Posts Tagged ‘health’

I’d just like to make antibodies to this, please.

My body wants to do prednisone. It is clearly whining for prednisone.

But I want to make antibodies against COVID-19, so I am going to delay prednisone for at least twelve more days. Given the kill count that COVID-19 has, it is in my best interest to make antibodies. If that means ball and chain to my nebulizer, taking Benadryl every four hours, I will do what I have to do. Due to my health problems, I am at particularly high risk of complications from COVID if I do manage to catch it. I would have gotten vaccinated sooner than I did, but I needed to be off of prednisone long enough to make this possible… I needed to be able to make antibodies to the shot. And of course my lungs are going to come in at the bottom of the ninth and try to fuck this up, but I’m not about to let them. Like I said, if I have to ball and chain myself to my nebulizer and take Benadryl every four hours, that will just be something that I have to do long enough to be able to make these antibodies. I’d rather not be totally defenseless against the real thing here.

I suppose I’ll see how this goes in the coming… oh, I know exactly when, twelve days. This will be fun.

I have finally, actually been vaccinated, people!

Yesterday, I was finally able to get the COVID-19 vaccine at my local pharmacy!

Well, the one that’s closest to my house. That happens to be where I stop in to get groceries.

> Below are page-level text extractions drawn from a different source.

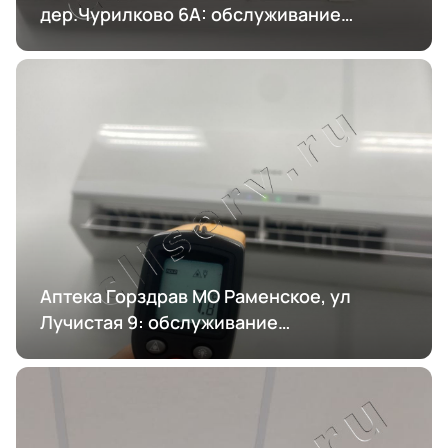
дер.Чурилково 6А: обслуживание
кондиционирования
Аптека Горздрав МО Раменское, ул
Лучистая 9: обслуживание
кондиционирования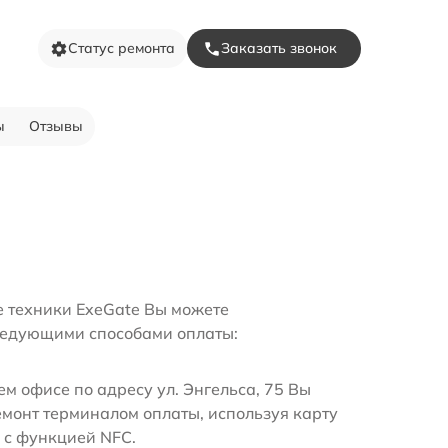
Статус ремонта
Заказать звонок
ы
Отзывы
е техники ExeGate Вы можете
ледующими способами оплаты:
м офисе по адресу ул. Энгельса, 75 Вы
емонт терминалом оплаты, используя карту
 с функцией NFC.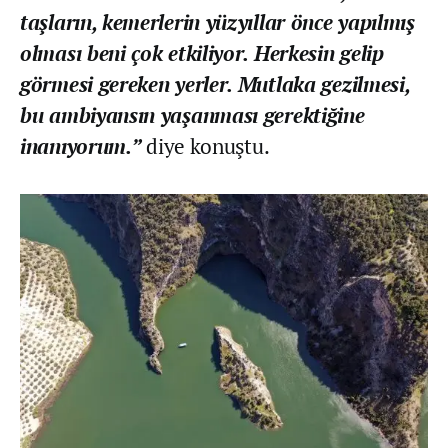
taşların, kemerlerin yüzyıllar önce yapılmış
olması beni çok etkiliyor. Herkesin gelip
görmesi gereken yerler. Mutlaka gezilmesi,
bu ambiyansın yaşanması gerektiğine
inanıyorum.”
diye konuştu.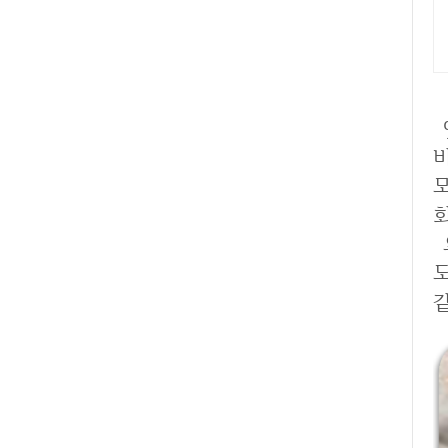
옛날과 다르게 최근에는 
요즘은 식단과 음식을 옛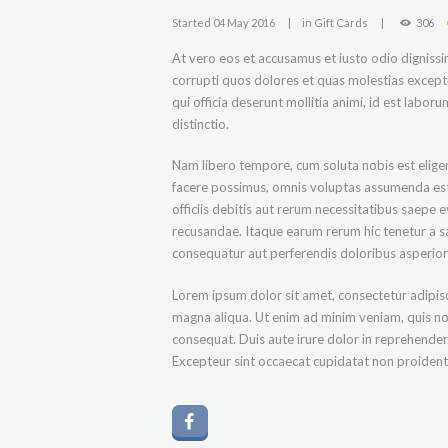
Started
04 May 2016
in
Gift Cards
306
At vero eos et accusamus et iusto odio digniss
corrupti quos dolores et quas molestias exceptur
qui officia deserunt mollitia animi, id est labo
distinctio.
Nam libero tempore, cum soluta nobis est elig
facere possimus, omnis voluptas assumenda es
officiis debitis aut rerum necessitatibus saepe 
recusandae. Itaque earum rerum hic tenetur a sa
consequatur aut perferendis doloribus asperiore
Lorem ipsum dolor sit amet, consectetur adipisc
magna aliqua. Ut enim ad minim veniam, quis no
consequat. Duis aute irure dolor in reprehenderit
Excepteur sint occaecat cupidatat non proident, 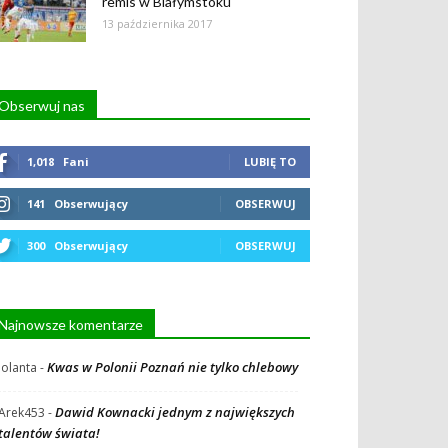
remis w Białymstoku
13 października 2017
Obserwuj nas
1,018
Fani
LUBIĘ TO
141
Obserwujący
OBSERWUJ
300
Obserwujący
OBSERWUJ
Najnowsze komentarze
Kwas w Polonii Poznań nie tylko chlebowy
Jolanta
-
Dawid Kownacki jednym z największych
Arek453
-
talentów świata!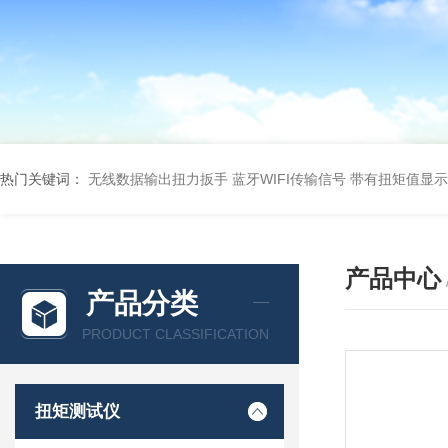
热门关键词：
无线数据输出扭力扳手 蓝牙WIFI传输信号
带有扭矩值显示
产品中心
产品分类
PRODUCT CLASSIFICATION
扭矩测试仪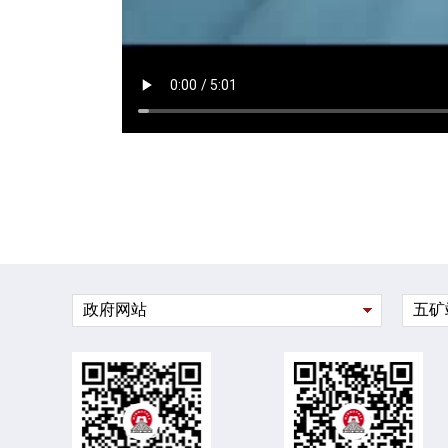
政府网站
五矿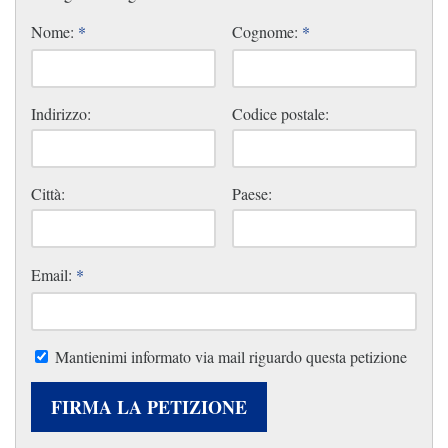
Nome:
*
Cognome:
*
Indirizzo:
Codice postale:
Città:
Paese:
Email:
*
Mantienimi informato via mail riguardo questa petizione
FIRMA LA PETIZIONE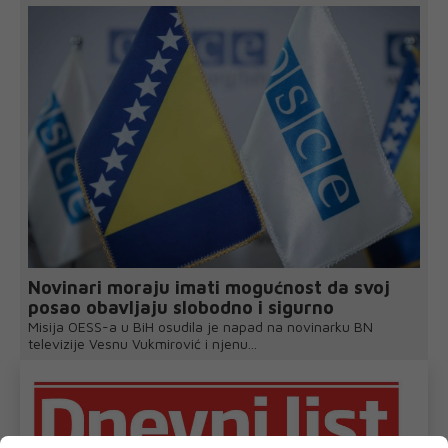
Novinari moraju imati mogućnost da svoj
posao obavljaju slobodno i sigurno
Misija OESS-a u BiH osudila je napad na novinarku BN
televizije Vesnu Vukmirović i njenu...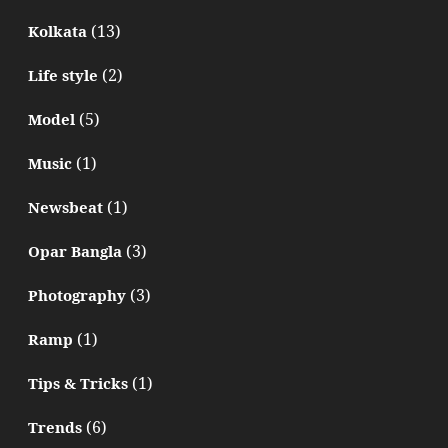
(13)
Kolkata
(2)
Life style
(5)
Model
(1)
Music
(1)
Newsbeat
(3)
Opar Bangla
(3)
Photography
(1)
Ramp
(1)
Tips & Tricks
(6)
Trends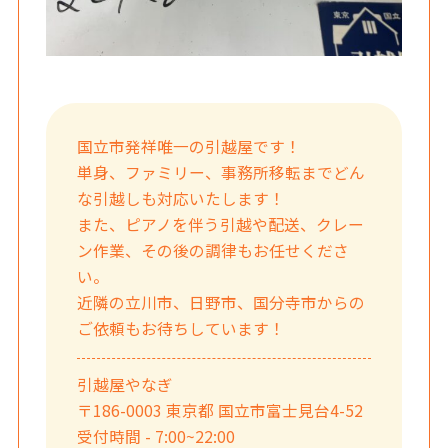
国立市発祥唯一の引越屋です！
単身、ファミリー、事務所移転までどん
な引越しも対応いたします！
また、ピアノを伴う引越や配送、クレー
ン作業、その後の調律もお任せくださ
い。
近隣の立川市、日野市、国分寺市からの
ご依頼もお待ちしています！
引越屋やなぎ
〒186-0003 東京都 国立市富士見台4-52
受付時間 - 7:00~22:00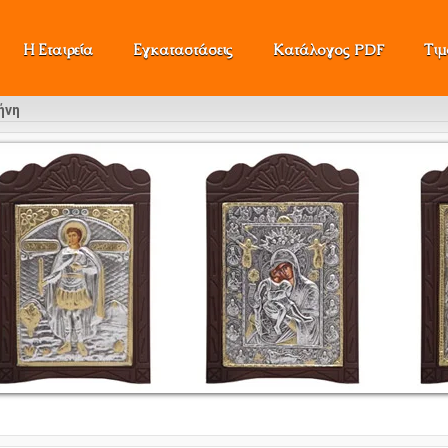
Η Εταιρεία
Εγκαταστάσεις
Κατάλογος PDF
Τι
ήνη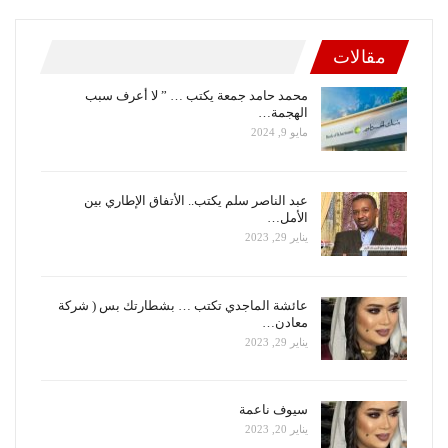
مقالات
محمد حامد جمعة يكتب … ” لا أعرف سبب
الهجمة…
مايو 9, 2024
عبد الناصر سلم يكتب.. الأتفاق الإطاري بين
الأمل…
يناير 29, 2023
عائشة الماجدي تكتب … بشطارتك بس ( شركة
معادن…
يناير 29, 2023
سيوف ناعمة
يناير 20, 2023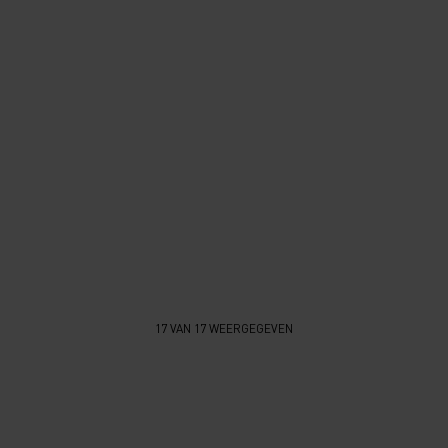
17 VAN 17 WEERGEGEVEN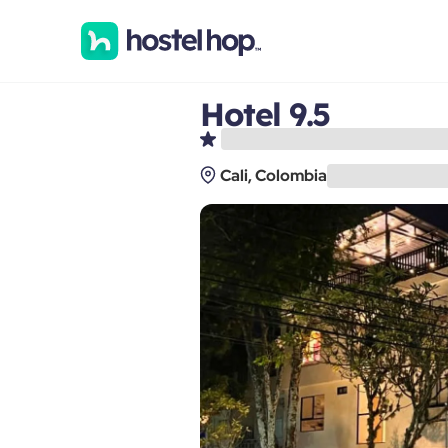
Hotel 9.5
Cali, Colombia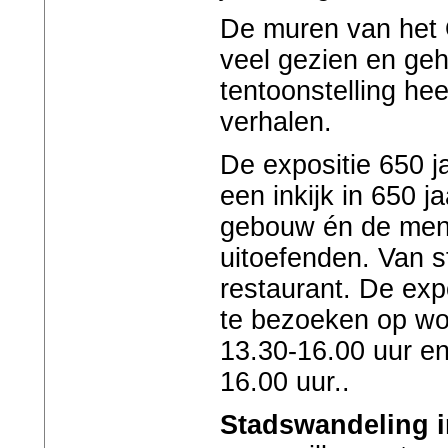
De muren van het
veel gezien en geh
tentoonstelling hee
verhalen.
De expositie 650 j
een inkijk in 650 j
gebouw én de mens
uitoefenden. Van s
restaurant. De expo
te bezoeken op wo
13.30-16.00 uur en
16.00 uur.
.
Stadswandeling 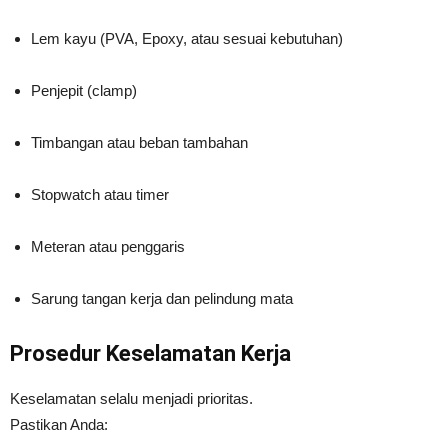
Lem kayu (PVA, Epoxy, atau sesuai kebutuhan)
Penjepit (clamp)
Timbangan atau beban tambahan
Stopwatch atau timer
Meteran atau penggaris
Sarung tangan kerja dan pelindung mata
Prosedur Keselamatan Kerja
Keselamatan selalu menjadi prioritas.
Pastikan Anda: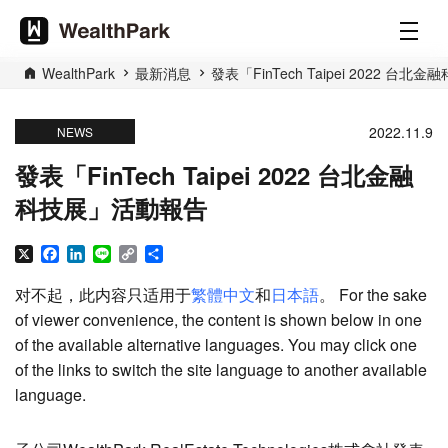
WealthPark
最新消息
發表「FinTech Taipei 2022 台
2022.11.9
NEWS
發表「FinTech Taipei 2022 台北金融
科技展」活動報告
X
Facebook
LinkedIn
Line
Copy
分
Link
享
对不起，此内容只适用于
繁體中文
和
日本語
。 For the sake
of viewer convenience, the content is shown below in one
of the available alternative languages. You may click one
of the links to switch the site language to another available
language.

I got the Johnson & Johnson vaccine because it’s one and done, whereas the other two aren’t, and… if I do absolutely need prednisone again for any reason, it’s a lot more manageable to commit to staying off of it for fourteen days when I am otherwise doing well than to have to do that an additional time, or even two more times (I’ve heard that the Pfizer shot may be one that you need to take three times to achieve sufficient immunity, especially due to the Delta variant that has begun to predominate). The risks that it has are no higher than the risk of complications from the medical problems that I do have, so I wasn’t concerned about those — two of the last times that I was on prednisone, I got a localized Staph infection and what was likely to have been an H. pylori infection in my stomach from immunosuppression. Even though my intent is to stay off of prednisone for as long as I possibly can, ideally never needing it again because other things could have been substituted for it and were, I realize that there may be limited circumstances in which I may need it due to the severity of my asthma or frequency and severity of my migraines… so I’d like to plan for that. However, like I said, I would ideally like to stay off of prednisone for the rest of my life simply because my body can no longer tolerate the immunosuppression that it brings about. That is, well, my chief concern with prednisone.

I can tolerate the rest of the side effects of prednisone… the ones that I’ve had, anyway. Not the bad ones.

I do these things because I’m me, come on.

I’ve been having less seizures while I am awake, even by my standards. My guess is that I’m eventually going to have a larger one as a result of this, because that’s just how things happen with me. I almost — no, I actually do — prefer to have more consistent seizures while I am awake because then they tend to be smaller, but if I don’t have one and I don’t have one, it’s larger, almost as if to compensate. I may be having them during the night, because when I do remember having dreams, they are distorted and parts of them are frightening… and that’s almost always a sign that I’ve had a nocturnal seizure. They most definitely interfere with how rested I do — usually don’t — feel the following morning. I can almost always tell, heh.

Luckily, 2,700mg of Gabapentin per day makes things as bearable as they can be.

It’s adorable to explain to people on my governor’s Facebook page that no, I really can’t work. I am a liability to hire and have on the job because you can’t actively tell when I am having a seizure. I go apraxic during almost all of them now, meaning that I literally can not talk. If you’re really lucky, I can gesture to my head and say the word seizure, but that depends on exactly where the seizure hits my head. Almost all of the time, the seizures induce some level of panic because it is literally like throwing an egg at hot asphalt as hard as you possibly can, but all of this is happening in my head. If one hits — and I’m never quite sure when they will, although I do have an aura almost all of the time, and it gives me some warning when I start to go into aura — there’s absolutely no way that I can continue to f fulfill the duties and requirements of my job.